(Saved data entries)

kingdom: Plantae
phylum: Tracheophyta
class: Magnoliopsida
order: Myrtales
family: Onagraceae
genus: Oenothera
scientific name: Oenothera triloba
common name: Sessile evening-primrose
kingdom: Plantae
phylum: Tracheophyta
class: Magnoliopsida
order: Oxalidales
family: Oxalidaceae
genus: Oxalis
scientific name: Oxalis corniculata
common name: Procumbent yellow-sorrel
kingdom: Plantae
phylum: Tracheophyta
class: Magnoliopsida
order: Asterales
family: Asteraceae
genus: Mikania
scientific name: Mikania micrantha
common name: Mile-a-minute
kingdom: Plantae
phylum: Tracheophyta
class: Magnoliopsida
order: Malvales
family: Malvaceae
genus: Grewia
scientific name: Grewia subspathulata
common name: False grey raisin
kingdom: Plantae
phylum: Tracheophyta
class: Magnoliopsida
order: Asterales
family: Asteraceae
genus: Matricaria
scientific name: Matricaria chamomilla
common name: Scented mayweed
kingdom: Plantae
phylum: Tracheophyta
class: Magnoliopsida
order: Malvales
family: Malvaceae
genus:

▶ _Written request_: Take the part of the items above that opens with the line containing "family: Oxalidaceae" and closes with the line containing "common name: Mile-a-minute", and write out only those lines again with "scientific name" swapped for "binomial name" and all else left as it is.

▶ _Completed exercise_:
family: Oxalidaceae
genus: Oxalis
binomial name: Oxalis corniculata
common name: Procumbent yellow-sorrel
kingdom: Plantae
phylum: Tracheophyta
class: Magnoliopsida
order: Asterales
family: Asteraceae
genus: Mikania
binomial name: Mikania micrantha
common name: Mile-a-minute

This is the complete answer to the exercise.